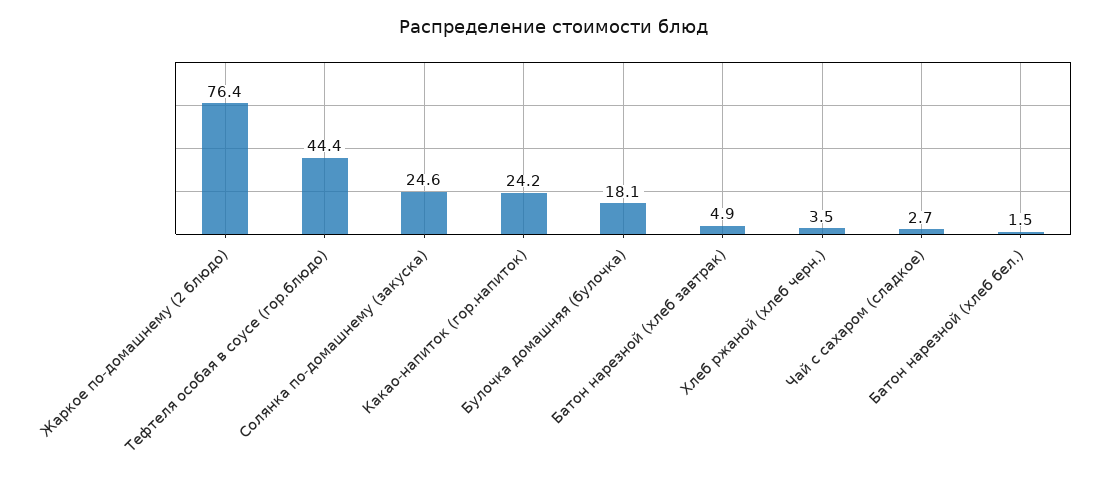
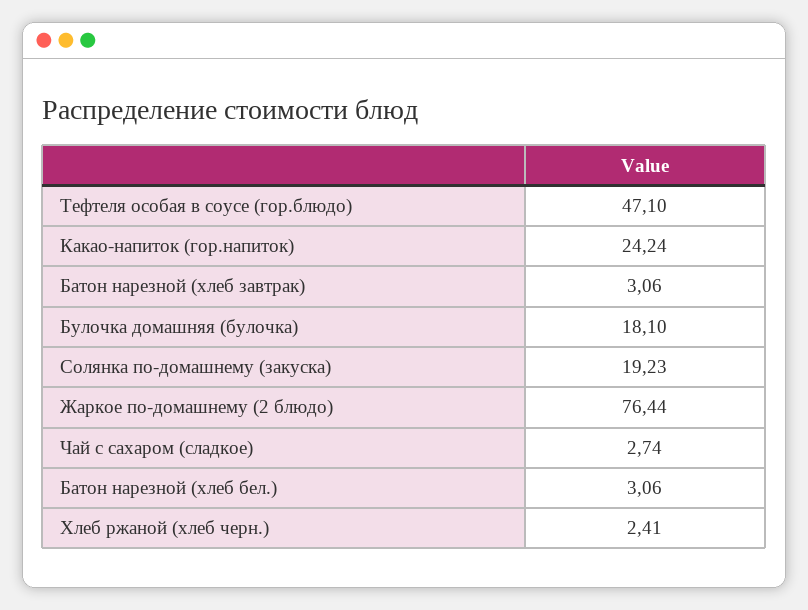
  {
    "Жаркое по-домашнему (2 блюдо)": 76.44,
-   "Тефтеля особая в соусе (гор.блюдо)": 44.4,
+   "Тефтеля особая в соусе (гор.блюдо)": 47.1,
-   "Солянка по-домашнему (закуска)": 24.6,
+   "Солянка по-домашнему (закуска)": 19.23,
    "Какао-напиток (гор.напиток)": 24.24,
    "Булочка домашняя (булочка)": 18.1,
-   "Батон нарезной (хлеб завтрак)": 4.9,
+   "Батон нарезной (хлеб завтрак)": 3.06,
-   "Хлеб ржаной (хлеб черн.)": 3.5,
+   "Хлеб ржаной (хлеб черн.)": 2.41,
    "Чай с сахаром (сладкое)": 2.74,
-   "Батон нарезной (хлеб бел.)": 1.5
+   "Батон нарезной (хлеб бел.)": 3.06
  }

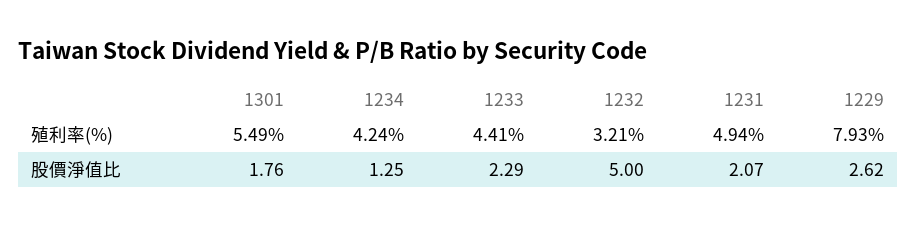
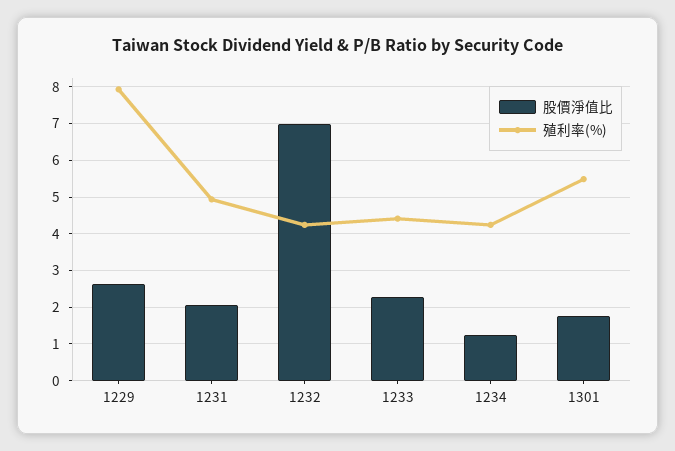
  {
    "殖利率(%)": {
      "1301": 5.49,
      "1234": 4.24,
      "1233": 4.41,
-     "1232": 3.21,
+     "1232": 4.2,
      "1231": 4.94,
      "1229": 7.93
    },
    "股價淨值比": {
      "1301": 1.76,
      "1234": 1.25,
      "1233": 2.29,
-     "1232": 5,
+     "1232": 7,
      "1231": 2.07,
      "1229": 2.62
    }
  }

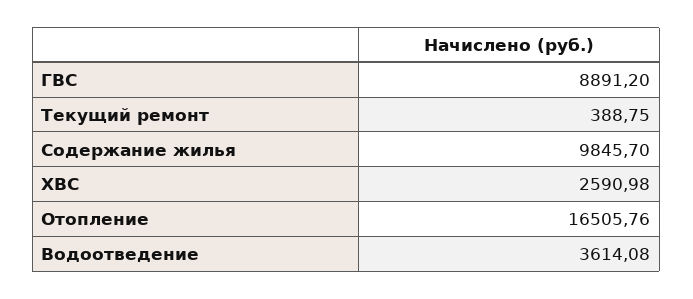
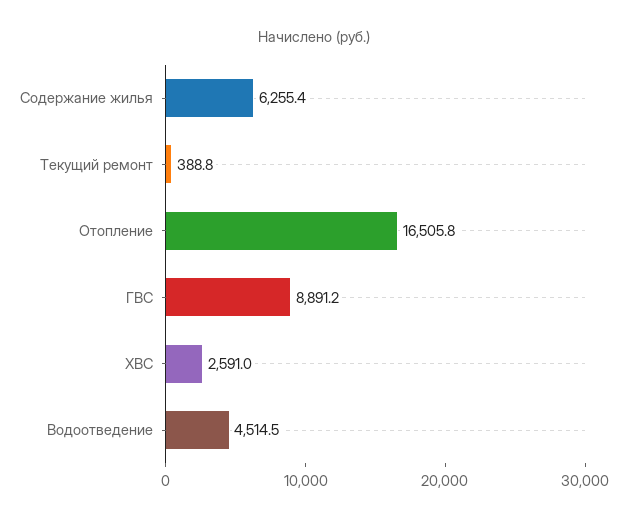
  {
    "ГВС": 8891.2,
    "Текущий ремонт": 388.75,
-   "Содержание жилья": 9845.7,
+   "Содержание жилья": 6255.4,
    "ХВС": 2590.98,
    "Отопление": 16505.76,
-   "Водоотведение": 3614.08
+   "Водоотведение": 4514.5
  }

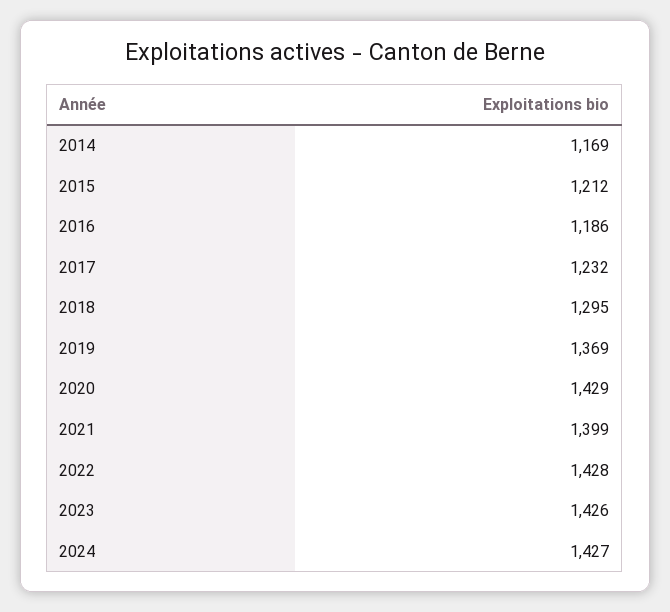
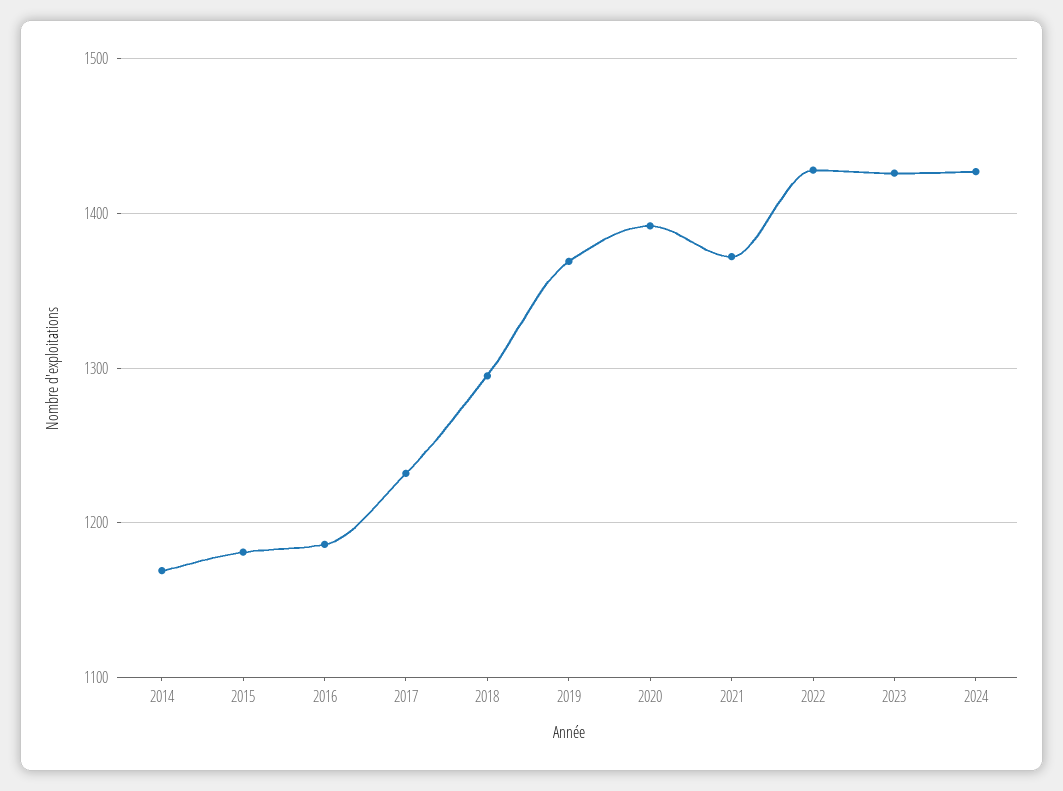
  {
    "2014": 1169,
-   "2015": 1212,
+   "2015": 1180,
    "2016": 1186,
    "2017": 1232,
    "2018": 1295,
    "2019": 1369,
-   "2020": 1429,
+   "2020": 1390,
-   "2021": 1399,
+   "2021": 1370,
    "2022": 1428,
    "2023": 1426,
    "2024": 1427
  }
+--
:: Required action ::
With the pictures removed, the entries above should be transcribed exactly.

:: Answer ::
  {
    "Жаркое по-домашнему (2 блюдо)": 76.44,
-   "Тефтеля особая в соусе (гор.блюдо)": 44.4,
+   "Тефтеля особая в соусе (гор.блюдо)": 47.1,
-   "Солянка по-домашнему (закуска)": 24.6,
+   "Солянка по-домашнему (закуска)": 19.23,
    "Какао-напиток (гор.напиток)": 24.24,
    "Булочка домашняя (булочка)": 18.1,
-   "Батон нарезной (хлеб завтрак)": 4.9,
+   "Батон нарезной (хлеб завтрак)": 3.06,
-   "Хлеб ржаной (хлеб черн.)": 3.5,
+   "Хлеб ржаной (хлеб черн.)": 2.41,
    "Чай с сахаром (сладкое)": 2.74,
-   "Батон нарезной (хлеб бел.)": 1.5
+   "Батон нарезной (хлеб бел.)": 3.06
  }

  {
    "殖利率(%)": {
      "1301": 5.49,
      "1234": 4.24,
      "1233": 4.41,
-     "1232": 3.21,
+     "1232": 4.2,
      "1231": 4.94,
      "1229": 7.93
    },
    "股價淨值比": {
      "1301": 1.76,
      "1234": 1.25,
      "1233": 2.29,
-     "1232": 5,
+     "1232": 7,
      "1231": 2.07,
      "1229": 2.62
    }
  }

  {
    "ГВС": 8891.2,
    "Текущий ремонт": 388.75,
-   "Содержание жилья": 9845.7,
+   "Содержание жилья": 6255.4,
    "ХВС": 2590.98,
    "Отопление": 16505.76,
-   "Водоотведение": 3614.08
+   "Водоотведение": 4514.5
  }

  {
    "2014": 1169,
-   "2015": 1212,
+   "2015": 1180,
    "2016": 1186,
    "2017": 1232,
    "2018": 1295,
    "2019": 1369,
-   "2020": 1429,
+   "2020": 1390,
-   "2021": 1399,
+   "2021": 1370,
    "2022": 1428,
    "2023": 1426,
    "2024": 1427
  }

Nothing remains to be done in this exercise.